I find its usually best not to assume anything will run before main and and to try not to force that. The best way I find to implement these this is to initialise on first call. I would create a static method in FooWorker called create and construct all instances of FooWorker through that static method. The first thing the create method should do is check to see if FooWorker::_dummyInstanceRegistrationVariable has been initialised and if it hasn't, initialise it.

For example:

main.cc

...
#include <FooWorker.hh>
...

int main(){
   ...
   FooWorker *fw = FooWorker::create(...);
   ...
   delete fw;
   ...
}

FooWorker.hh

...
class FooWorker{
  ...
  static int _dummyInstanceRegistrationVariable;
  ...
  FooWorker *create(/*args*/){
     if(_dummyInstanceRegistrationVariable == 0)
        _dummyInstanceRegistrationVariable = WorkerImplementationList::registerWorkerFactoryMethod<FooWorker>("FooWorker");
     ...
  }
  ...
};
...

FooWorker.cc

...
#include "FooWorker.hh"
...
int FooWorker::_dummyInstanceRegistrationVariable = 0;
...

That's a very basic version of what I mean, but hopefully you get the drift.
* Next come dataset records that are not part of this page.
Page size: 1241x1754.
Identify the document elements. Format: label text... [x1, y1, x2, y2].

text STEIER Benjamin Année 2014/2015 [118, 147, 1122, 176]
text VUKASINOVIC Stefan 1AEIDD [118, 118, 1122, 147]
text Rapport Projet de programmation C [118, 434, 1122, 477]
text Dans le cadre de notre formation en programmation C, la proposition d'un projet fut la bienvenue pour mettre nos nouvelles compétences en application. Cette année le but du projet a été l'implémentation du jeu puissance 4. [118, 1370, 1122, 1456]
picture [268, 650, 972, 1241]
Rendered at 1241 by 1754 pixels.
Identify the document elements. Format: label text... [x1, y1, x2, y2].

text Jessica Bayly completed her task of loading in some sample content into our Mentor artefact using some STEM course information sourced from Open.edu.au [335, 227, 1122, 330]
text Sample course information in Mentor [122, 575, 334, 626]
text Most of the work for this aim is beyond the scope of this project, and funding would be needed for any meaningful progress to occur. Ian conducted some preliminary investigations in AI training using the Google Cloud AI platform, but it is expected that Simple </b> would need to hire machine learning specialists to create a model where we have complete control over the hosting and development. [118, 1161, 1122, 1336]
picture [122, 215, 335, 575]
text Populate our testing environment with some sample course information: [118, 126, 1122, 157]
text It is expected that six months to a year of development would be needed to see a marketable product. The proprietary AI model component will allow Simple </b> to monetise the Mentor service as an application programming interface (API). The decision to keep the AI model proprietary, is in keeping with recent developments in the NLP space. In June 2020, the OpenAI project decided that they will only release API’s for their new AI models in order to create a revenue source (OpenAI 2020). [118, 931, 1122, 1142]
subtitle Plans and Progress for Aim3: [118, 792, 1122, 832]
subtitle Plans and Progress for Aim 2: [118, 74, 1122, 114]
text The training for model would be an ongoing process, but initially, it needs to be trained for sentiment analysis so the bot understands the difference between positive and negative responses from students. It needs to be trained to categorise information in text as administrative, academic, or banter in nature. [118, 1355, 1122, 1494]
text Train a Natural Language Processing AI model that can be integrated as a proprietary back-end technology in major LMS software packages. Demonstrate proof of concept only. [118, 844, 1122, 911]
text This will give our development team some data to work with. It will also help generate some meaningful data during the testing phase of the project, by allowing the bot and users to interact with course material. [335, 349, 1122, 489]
  • Thanks for your advice. Unfortunately, that method won't really work for me; the main problem here is that FooWorker should be registered with WorkerImplementationList _before_ any instance of FooWorker is constructed. – alexras Jun 03 '11 at 03:09
2

iostreams in libstdc++ use file scope static variable for this. In iostream header you can find

static ios_base::Init __ioinit;

definition which takes care of iostreams initialization in constructor (including cin, cout, cerr). See the implementation of ios_base::Init, it may give you some ideas to work with.